U.S. Sen. Ted Cruz (R-Texas) issued the following statement Sunday regarding the ongoing investigation in El Paso:

“Over the last day, the outpouring of support for the victims, first responders, and local authorities in El Paso has been overwhelming and heartening. In response to this despicable hate meant to divide us, the people of El Paso immediately and powerfully came together.

“As the son of a Cuban immigrant, I am deeply horrified by the hateful anti-Hispanic bigotry expressed in the shooter’s so-called ‘manifesto.’ This ignorant racism is repulsive and profoundly anti-American. We must speak clearly to combat evil in any form it takes. What we saw yesterday was a heinous act of terrorism and white supremacy. There is no place for this in El Paso, in Texas, or anywhere across our nation.

“We are all Americans and we are all standing united with El Paso,” Cruz stated.

"We are all trying to piece together what has happened in our community," U.S. Rep.
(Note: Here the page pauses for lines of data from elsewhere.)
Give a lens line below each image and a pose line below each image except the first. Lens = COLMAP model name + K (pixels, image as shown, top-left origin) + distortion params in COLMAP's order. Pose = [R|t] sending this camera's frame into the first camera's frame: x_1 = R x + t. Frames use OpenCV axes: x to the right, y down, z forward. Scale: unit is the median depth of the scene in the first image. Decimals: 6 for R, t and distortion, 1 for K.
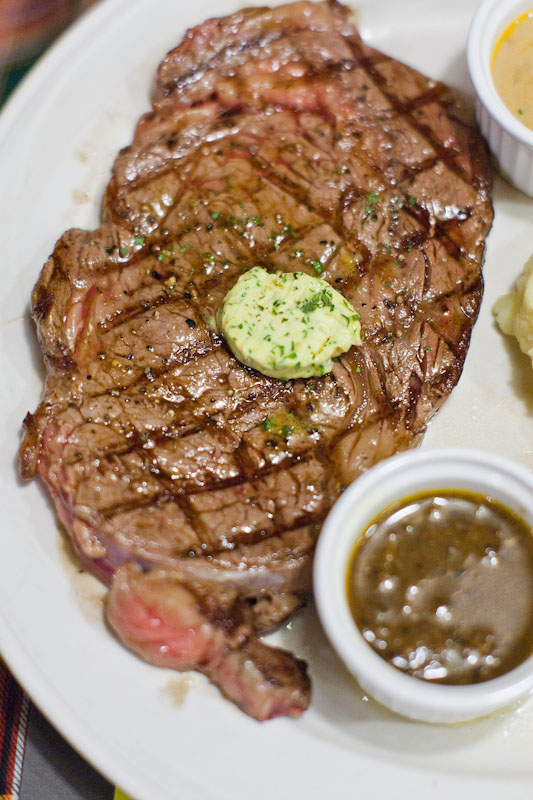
lens RADIAL K [[1913.1, 0, 266.5], [0, 1913.1, 400.0], [0, 0, 1]] dist [-0.315178, -0.537042]
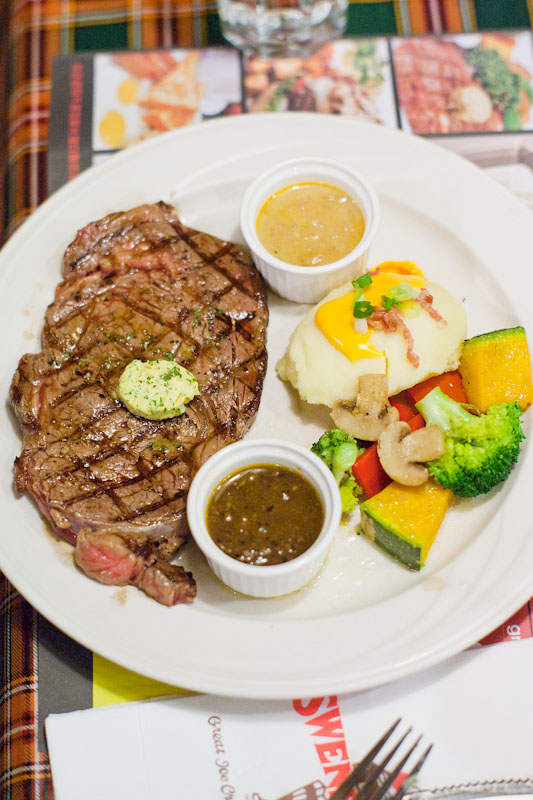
lens RADIAL K [[1913.1, 0, 266.5], [0, 1913.1, 400.0], [0, 0, 1]] dist [-0.315178, -0.537042]
pose [[0.989919, -0.131704, 0.052102, 0.017775], [0.136551, 0.985141, -0.104166, 0.164435], [-0.037608, 0.110230, 0.993194, -0.731819]]
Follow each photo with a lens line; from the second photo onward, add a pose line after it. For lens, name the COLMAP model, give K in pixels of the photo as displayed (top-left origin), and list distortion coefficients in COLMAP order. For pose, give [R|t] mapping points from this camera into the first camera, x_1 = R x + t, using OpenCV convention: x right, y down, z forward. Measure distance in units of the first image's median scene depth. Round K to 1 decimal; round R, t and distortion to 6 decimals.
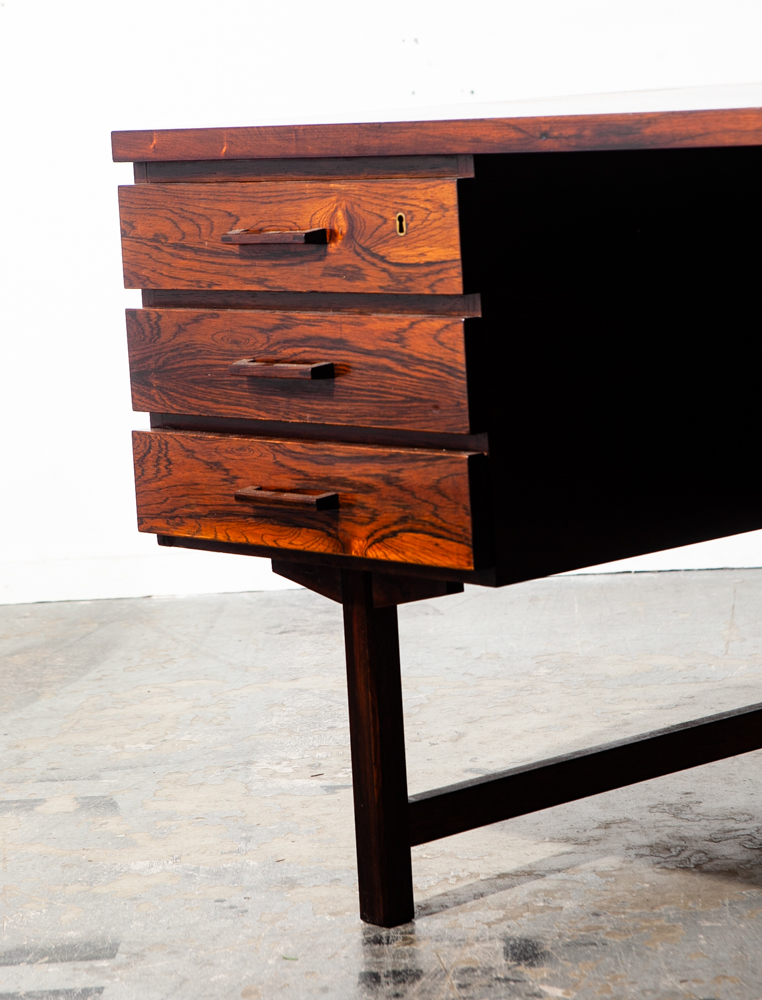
lens RADIAL K [[3134.7, 0, 311.2], [0, 3134.7, 363.3], [0, 0, 1]] dist [0.400336, 0.786683]
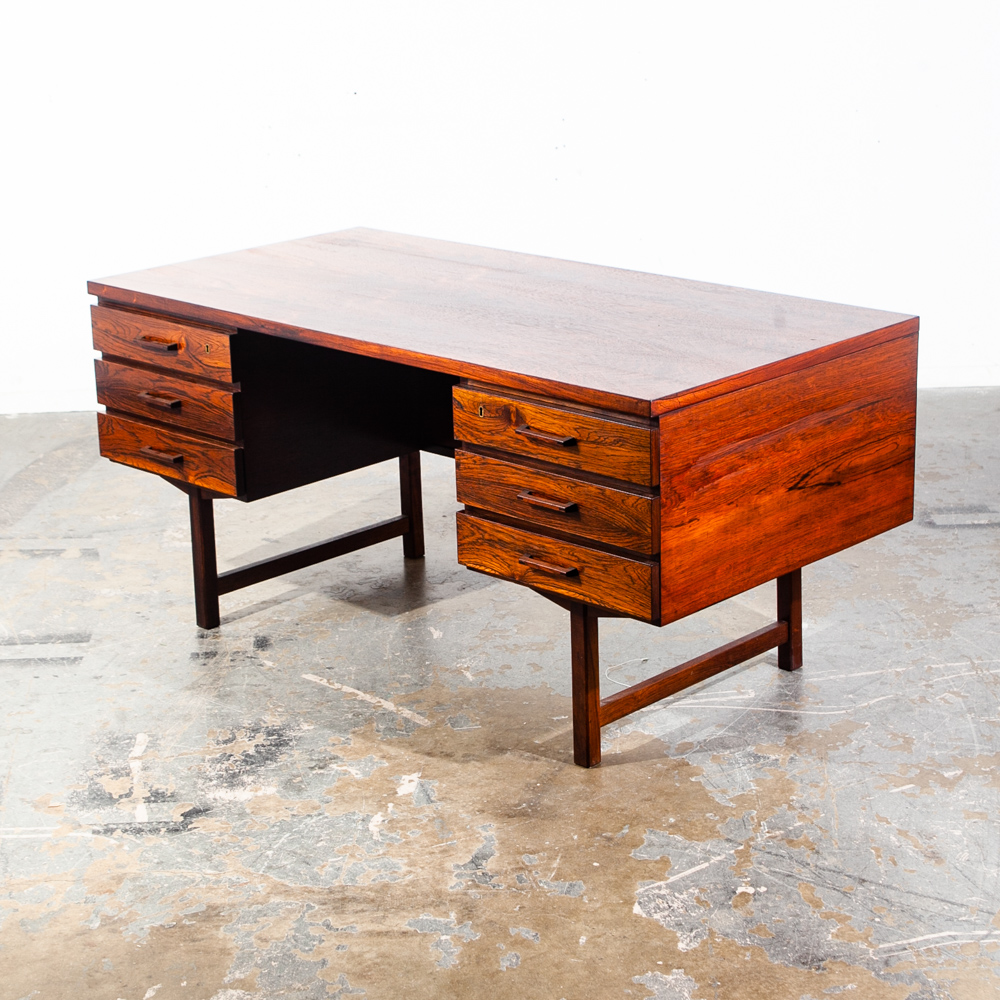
lens RADIAL K [[2260.4, 0, 499.8], [0, 2260.4, 475.7], [0, 0, 1]] dist [-0.010828, 0.228098]
pose [[0.996580, 0.014458, 0.081364, 0.101627], [-0.029927, 0.980888, 0.192260, -0.260232], [-0.077029, -0.194037, 0.977965, -0.621481]]
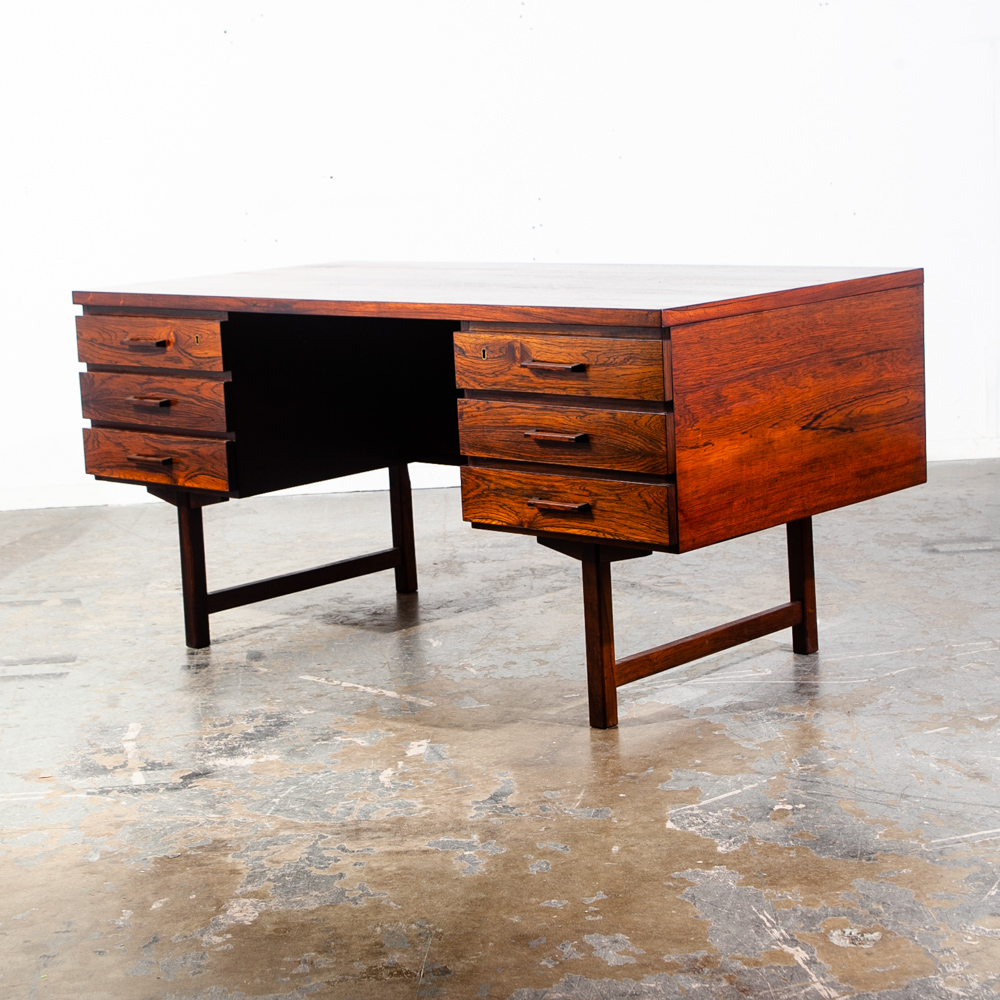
lens RADIAL K [[2253.6, 0, 475.6], [0, 2253.6, 466.5], [0, 0, 1]] dist [0.012579, 0.109921]
pose [[0.995797, -0.000454, 0.091589, 0.074105], [-0.004636, 0.998456, 0.055352, -0.040862], [-0.091472, -0.055544, 0.994257, -0.601233]]
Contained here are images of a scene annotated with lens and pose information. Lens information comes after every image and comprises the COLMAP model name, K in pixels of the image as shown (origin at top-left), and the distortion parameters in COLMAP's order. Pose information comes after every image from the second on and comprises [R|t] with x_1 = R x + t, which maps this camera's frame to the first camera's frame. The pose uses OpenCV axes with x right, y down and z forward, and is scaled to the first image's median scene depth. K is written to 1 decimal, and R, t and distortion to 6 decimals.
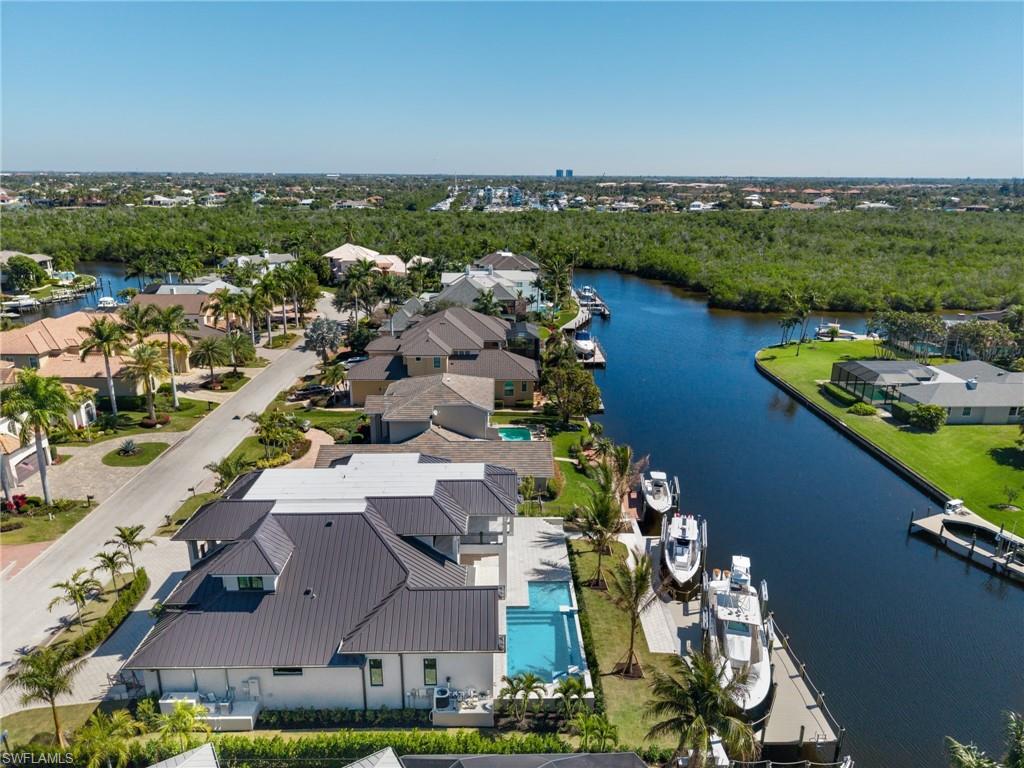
lens RADIAL K [[689.2, 0, 512.5], [0, 689.2, 379.2], [0, 0, 1]] dist [0.026371, -0.023984]
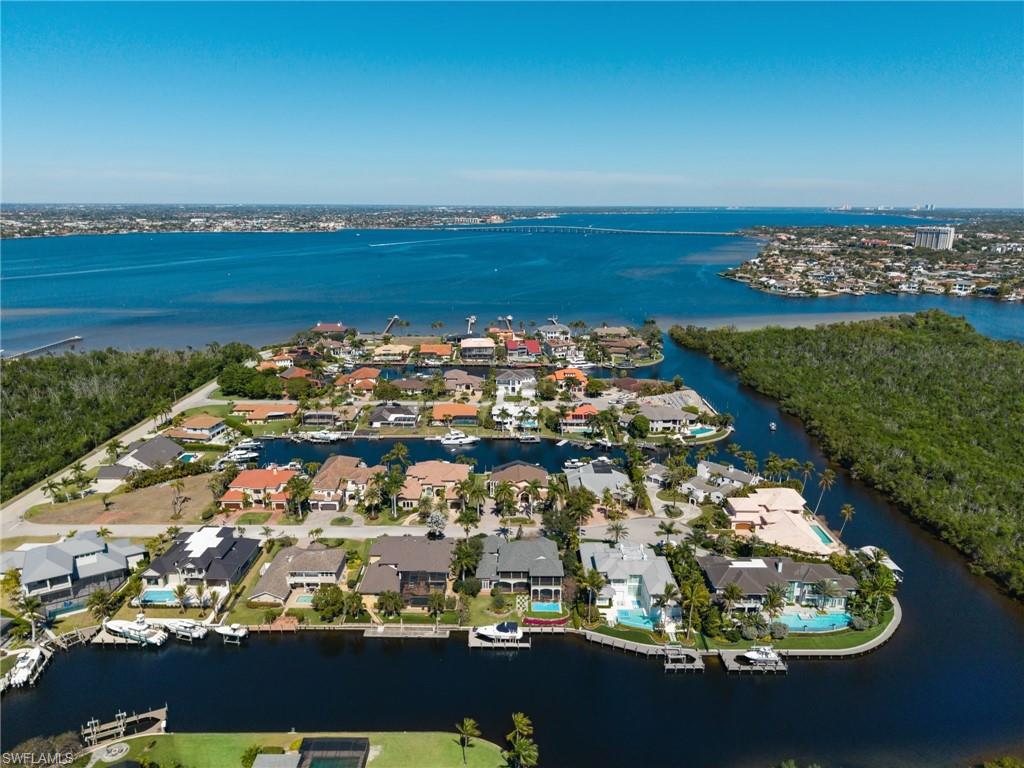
lens RADIAL K [[689.2, 0, 512.5], [0, 689.2, 379.2], [0, 0, 1]] dist [0.026371, -0.023984]
pose [[-0.025072, 0.245697, -0.969022, 1.776823], [-0.288602, 0.926276, 0.242326, -1.157286], [0.957121, 0.285738, 0.047685, 1.234303]]
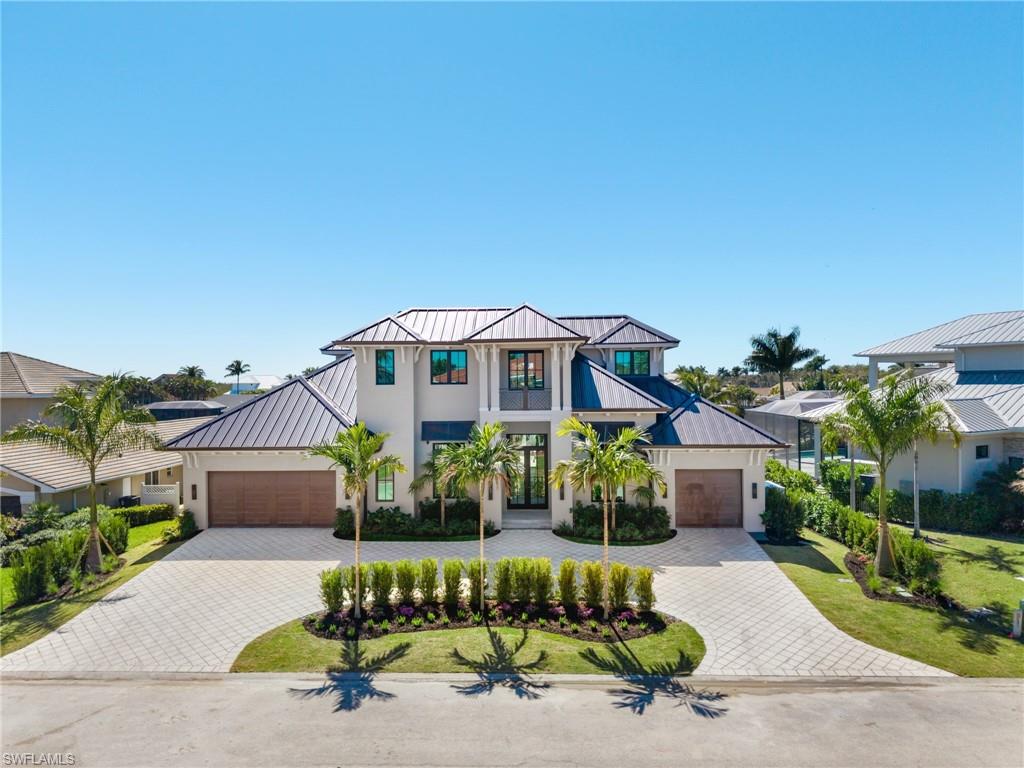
lens RADIAL K [[683.1, 0, 512.0], [0, 683.1, 384.0], [0, 0, 1]] dist [0.041358, -0.047954]
pose [[0.047096, 0.001137, 0.998890, -0.543457], [0.290415, 0.956787, -0.014782, 0.131488], [-0.955741, 0.290789, 0.044731, 0.536140]]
Veronica Escobar, (D-El Paso), told CNN. "It is unfathomable."

Democratic presidential candidate and El Paso native, Beto O'Rourke temporarily suspended his campaign commitments to return home.

"We have to find some reason for optimism and hope or else we consign ourselves to a future where nearly 40,000 people a year will lose their lives to gun violence and I cannot accept that," O'Rourke said.

President Donald Trump tweeted Monday that Washington "must come together" in the wake of the shootings "to get strong background checks" for gun users, but so far has provided no details on what sort of legislation he would support.

“Our nation must condemn racism, bigotry and white supremacy...hate has no place in America,” he said.

The Democrat-led House has passed a gun control bill that includes fixes to the nation's firearm background check system, but it has languished in the GOP-controlled Senate.

Trump suggested Monday that a background check bill could be paired with his long-sought effort to toughen the nation's immigration system, although he did not say how.